Try it — This exercise asks for an exact transcription of every entry.

==*==

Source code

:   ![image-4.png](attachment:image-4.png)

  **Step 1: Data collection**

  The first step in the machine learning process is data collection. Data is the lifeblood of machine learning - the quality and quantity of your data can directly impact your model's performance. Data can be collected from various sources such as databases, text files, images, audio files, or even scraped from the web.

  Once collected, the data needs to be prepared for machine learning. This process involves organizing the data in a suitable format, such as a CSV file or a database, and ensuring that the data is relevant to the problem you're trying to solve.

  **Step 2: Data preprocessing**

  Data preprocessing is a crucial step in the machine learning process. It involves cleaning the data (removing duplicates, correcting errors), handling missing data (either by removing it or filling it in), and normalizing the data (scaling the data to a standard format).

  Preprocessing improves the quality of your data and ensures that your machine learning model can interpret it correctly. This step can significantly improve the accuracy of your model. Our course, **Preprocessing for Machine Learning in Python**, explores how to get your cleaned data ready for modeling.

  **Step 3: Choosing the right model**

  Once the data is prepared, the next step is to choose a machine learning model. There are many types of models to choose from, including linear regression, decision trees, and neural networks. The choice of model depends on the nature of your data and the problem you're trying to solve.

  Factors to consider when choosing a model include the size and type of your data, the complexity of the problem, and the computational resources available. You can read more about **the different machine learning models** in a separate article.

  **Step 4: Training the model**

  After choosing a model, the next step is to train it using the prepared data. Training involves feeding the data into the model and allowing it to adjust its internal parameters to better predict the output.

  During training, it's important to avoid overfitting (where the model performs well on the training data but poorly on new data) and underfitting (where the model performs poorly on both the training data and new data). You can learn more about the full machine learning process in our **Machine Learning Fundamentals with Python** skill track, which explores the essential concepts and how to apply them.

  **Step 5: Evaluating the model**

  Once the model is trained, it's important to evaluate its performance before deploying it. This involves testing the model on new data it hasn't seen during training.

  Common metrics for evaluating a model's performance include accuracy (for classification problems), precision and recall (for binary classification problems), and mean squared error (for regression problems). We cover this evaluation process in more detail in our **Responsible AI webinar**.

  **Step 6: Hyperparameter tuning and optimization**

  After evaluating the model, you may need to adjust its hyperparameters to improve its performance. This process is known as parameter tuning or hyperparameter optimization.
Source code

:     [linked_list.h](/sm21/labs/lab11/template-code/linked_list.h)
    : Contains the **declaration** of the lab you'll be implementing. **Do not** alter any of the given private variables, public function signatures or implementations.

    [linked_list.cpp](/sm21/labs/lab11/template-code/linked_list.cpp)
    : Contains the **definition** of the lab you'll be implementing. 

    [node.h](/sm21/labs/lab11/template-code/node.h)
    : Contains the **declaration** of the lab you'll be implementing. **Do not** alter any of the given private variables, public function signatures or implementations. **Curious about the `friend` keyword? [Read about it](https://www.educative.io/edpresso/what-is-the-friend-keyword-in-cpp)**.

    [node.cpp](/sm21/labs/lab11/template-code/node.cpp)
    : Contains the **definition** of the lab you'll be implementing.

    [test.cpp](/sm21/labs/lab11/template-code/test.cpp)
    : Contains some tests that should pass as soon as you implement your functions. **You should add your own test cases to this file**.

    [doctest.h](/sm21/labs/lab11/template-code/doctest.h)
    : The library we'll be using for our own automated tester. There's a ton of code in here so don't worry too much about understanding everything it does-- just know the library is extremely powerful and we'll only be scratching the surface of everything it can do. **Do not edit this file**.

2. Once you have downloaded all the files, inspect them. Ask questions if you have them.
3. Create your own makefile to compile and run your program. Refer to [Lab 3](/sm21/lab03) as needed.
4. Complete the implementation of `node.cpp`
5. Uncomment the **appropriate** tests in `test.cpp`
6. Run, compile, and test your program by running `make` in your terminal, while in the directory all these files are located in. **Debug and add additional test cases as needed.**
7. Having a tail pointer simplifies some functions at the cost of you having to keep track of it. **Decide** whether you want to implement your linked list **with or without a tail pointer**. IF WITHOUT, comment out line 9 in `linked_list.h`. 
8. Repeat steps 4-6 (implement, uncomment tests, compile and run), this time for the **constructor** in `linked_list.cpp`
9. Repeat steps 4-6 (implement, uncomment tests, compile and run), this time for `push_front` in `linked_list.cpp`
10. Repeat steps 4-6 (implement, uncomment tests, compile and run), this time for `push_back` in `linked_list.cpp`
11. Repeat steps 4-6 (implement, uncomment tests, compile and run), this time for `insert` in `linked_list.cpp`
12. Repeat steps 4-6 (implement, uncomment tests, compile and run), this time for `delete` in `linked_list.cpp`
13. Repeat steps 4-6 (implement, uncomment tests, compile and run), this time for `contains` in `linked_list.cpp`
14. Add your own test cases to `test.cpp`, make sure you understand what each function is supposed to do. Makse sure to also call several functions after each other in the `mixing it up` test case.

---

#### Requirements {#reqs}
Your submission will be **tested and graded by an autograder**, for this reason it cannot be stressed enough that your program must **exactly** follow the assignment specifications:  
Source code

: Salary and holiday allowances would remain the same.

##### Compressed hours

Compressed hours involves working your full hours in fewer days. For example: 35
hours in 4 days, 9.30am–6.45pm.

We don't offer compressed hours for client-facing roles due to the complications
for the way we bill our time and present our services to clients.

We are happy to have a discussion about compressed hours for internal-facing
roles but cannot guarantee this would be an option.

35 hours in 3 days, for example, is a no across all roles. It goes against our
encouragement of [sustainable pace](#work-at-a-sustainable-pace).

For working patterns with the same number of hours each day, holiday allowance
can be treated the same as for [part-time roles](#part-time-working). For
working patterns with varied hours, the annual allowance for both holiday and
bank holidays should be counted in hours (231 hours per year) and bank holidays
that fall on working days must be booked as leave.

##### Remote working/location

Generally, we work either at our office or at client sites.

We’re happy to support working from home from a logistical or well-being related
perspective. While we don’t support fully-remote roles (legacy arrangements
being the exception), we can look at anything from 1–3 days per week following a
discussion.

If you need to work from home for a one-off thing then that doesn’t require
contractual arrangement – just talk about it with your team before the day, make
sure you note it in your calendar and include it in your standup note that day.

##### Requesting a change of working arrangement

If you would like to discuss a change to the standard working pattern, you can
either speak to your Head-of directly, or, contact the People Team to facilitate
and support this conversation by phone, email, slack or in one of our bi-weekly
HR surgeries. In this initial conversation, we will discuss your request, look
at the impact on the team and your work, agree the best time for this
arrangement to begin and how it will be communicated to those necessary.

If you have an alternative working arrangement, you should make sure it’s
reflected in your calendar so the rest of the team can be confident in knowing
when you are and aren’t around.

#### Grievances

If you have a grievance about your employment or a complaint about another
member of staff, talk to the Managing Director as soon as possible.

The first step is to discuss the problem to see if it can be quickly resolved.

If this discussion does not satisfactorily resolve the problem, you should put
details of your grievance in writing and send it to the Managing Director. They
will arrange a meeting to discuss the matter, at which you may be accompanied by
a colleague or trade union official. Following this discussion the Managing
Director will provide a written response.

==*==

Response to this task —
Source code

:   ![image-4.png](attachment:image-4.png)

  **Step 1: Data collection**

  The first step in the machine learning process is data collection. Data is the lifeblood of machine learning - the quality and quantity of your data can directly impact your model's performance. Data can be collected from various sources such as databases, text files, images, audio files, or even scraped from the web.

  Once collected, the data needs to be prepared for machine learning. This process involves organizing the data in a suitable format, such as a CSV file or a database, and ensuring that the data is relevant to the problem you're trying to solve.

  **Step 2: Data preprocessing**

  Data preprocessing is a crucial step in the machine learning process. It involves cleaning the data (removing duplicates, correcting errors), handling missing data (either by removing it or filling it in), and normalizing the data (scaling the data to a standard format).

  Preprocessing improves the quality of your data and ensures that your machine learning model can interpret it correctly. This step can significantly improve the accuracy of your model. Our course, **Preprocessing for Machine Learning in Python**, explores how to get your cleaned data ready for modeling.

  **Step 3: Choosing the right model**

  Once the data is prepared, the next step is to choose a machine learning model. There are many types of models to choose from, including linear regression, decision trees, and neural networks. The choice of model depends on the nature of your data and the problem you're trying to solve.

  Factors to consider when choosing a model include the size and type of your data, the complexity of the problem, and the computational resources available. You can read more about **the different machine learning models** in a separate article.

  **Step 4: Training the model**

  After choosing a model, the next step is to train it using the prepared data. Training involves feeding the data into the model and allowing it to adjust its internal parameters to better predict the output.

  During training, it's important to avoid overfitting (where the model performs well on the training data but poorly on new data) and underfitting (where the model performs poorly on both the training data and new data). You can learn more about the full machine learning process in our **Machine Learning Fundamentals with Python** skill track, which explores the essential concepts and how to apply them.

  **Step 5: Evaluating the model**

  Once the model is trained, it's important to evaluate its performance before deploying it. This involves testing the model on new data it hasn't seen during training.

  Common metrics for evaluating a model's performance include accuracy (for classification problems), precision and recall (for binary classification problems), and mean squared error (for regression problems). We cover this evaluation process in more detail in our **Responsible AI webinar**.

  **Step 6: Hyperparameter tuning and optimization**

  After evaluating the model, you may need to adjust its hyperparameters to improve its performance. This process is known as parameter tuning or hyperparameter optimization.
Source code

:     [linked_list.h](/sm21/labs/lab11/template-code/linked_list.h)
    : Contains the **declaration** of the lab you'll be implementing. **Do not** alter any of the given private variables, public function signatures or implementations.

    [linked_list.cpp](/sm21/labs/lab11/template-code/linked_list.cpp)
    : Contains the **definition** of the lab you'll be implementing. 

    [node.h](/sm21/labs/lab11/template-code/node.h)
    : Contains the **declaration** of the lab you'll be implementing. **Do not** alter any of the given private variables, public function signatures or implementations. **Curious about the `friend` keyword? [Read about it](https://www.educative.io/edpresso/what-is-the-friend-keyword-in-cpp)**.

    [node.cpp](/sm21/labs/lab11/template-code/node.cpp)
    : Contains the **definition** of the lab you'll be implementing.

    [test.cpp](/sm21/labs/lab11/template-code/test.cpp)
    : Contains some tests that should pass as soon as you implement your functions. **You should add your own test cases to this file**.

    [doctest.h](/sm21/labs/lab11/template-code/doctest.h)
    : The library we'll be using for our own automated tester. There's a ton of code in here so don't worry too much about understanding everything it does-- just know the library is extremely powerful and we'll only be scratching the surface of everything it can do. **Do not edit this file**.

2. Once you have downloaded all the files, inspect them. Ask questions if you have them.
3. Create your own makefile to compile and run your program. Refer to [Lab 3](/sm21/lab03) as needed.
4. Complete the implementation of `node.cpp`
5. Uncomment the **appropriate** tests in `test.cpp`
6. Run, compile, and test your program by running `make` in your terminal, while in the directory all these files are located in. **Debug and add additional test cases as needed.**
7. Having a tail pointer simplifies some functions at the cost of you having to keep track of it. **Decide** whether you want to implement your linked list **with or without a tail pointer**. IF WITHOUT, comment out line 9 in `linked_list.h`. 
8. Repeat steps 4-6 (implement, uncomment tests, compile and run), this time for the **constructor** in `linked_list.cpp`
9. Repeat steps 4-6 (implement, uncomment tests, compile and run), this time for `push_front` in `linked_list.cpp`
10. Repeat steps 4-6 (implement, uncomment tests, compile and run), this time for `push_back` in `linked_list.cpp`
11. Repeat steps 4-6 (implement, uncomment tests, compile and run), this time for `insert` in `linked_list.cpp`
12. Repeat steps 4-6 (implement, uncomment tests, compile and run), this time for `delete` in `linked_list.cpp`
13. Repeat steps 4-6 (implement, uncomment tests, compile and run), this time for `contains` in `linked_list.cpp`
14. Add your own test cases to `test.cpp`, make sure you understand what each function is supposed to do. Makse sure to also call several functions after each other in the `mixing it up` test case.

---

#### Requirements {#reqs}
Your submission will be **tested and graded by an autograder**, for this reason it cannot be stressed enough that your program must **exactly** follow the assignment specifications:  
Source code

: Salary and holiday allowances would remain the same.

##### Compressed hours

Compressed hours involves working your full hours in fewer days. For example: 35
hours in 4 days, 9.30am–6.45pm.

We don't offer compressed hours for client-facing roles due to the complications
for the way we bill our time and present our services to clients.

We are happy to have a discussion about compressed hours for internal-facing
roles but cannot guarantee this would be an option.

35 hours in 3 days, for example, is a no across all roles. It goes against our
encouragement of [sustainable pace](#work-at-a-sustainable-pace).

For working patterns with the same number of hours each day, holiday allowance
can be treated the same as for [part-time roles](#part-time-working). For
working patterns with varied hours, the annual allowance for both holiday and
bank holidays should be counted in hours (231 hours per year) and bank holidays
that fall on working days must be booked as leave.

##### Remote working/location

Generally, we work either at our office or at client sites.

We’re happy to support working from home from a logistical or well-being related
perspective. While we don’t support fully-remote roles (legacy arrangements
being the exception), we can look at anything from 1–3 days per week following a
discussion.

If you need to work from home for a one-off thing then that doesn’t require
contractual arrangement – just talk about it with your team before the day, make
sure you note it in your calendar and include it in your standup note that day.

##### Requesting a change of working arrangement

If you would like to discuss a change to the standard working pattern, you can
either speak to your Head-of directly, or, contact the People Team to facilitate
and support this conversation by phone, email, slack or in one of our bi-weekly
HR surgeries. In this initial conversation, we will discuss your request, look
at the impact on the team and your work, agree the best time for this
arrangement to begin and how it will be communicated to those necessary.

If you have an alternative working arrangement, you should make sure it’s
reflected in your calendar so the rest of the team can be confident in knowing
when you are and aren’t around.

#### Grievances

If you have a grievance about your employment or a complaint about another
member of staff, talk to the Managing Director as soon as possible.

The first step is to discuss the problem to see if it can be quickly resolved.

If this discussion does not satisfactorily resolve the problem, you should put
details of your grievance in writing and send it to the Managing Director. They
will arrange a meeting to discuss the matter, at which you may be accompanied by
a colleague or trade union official. Following this discussion the Managing
Director will provide a written response.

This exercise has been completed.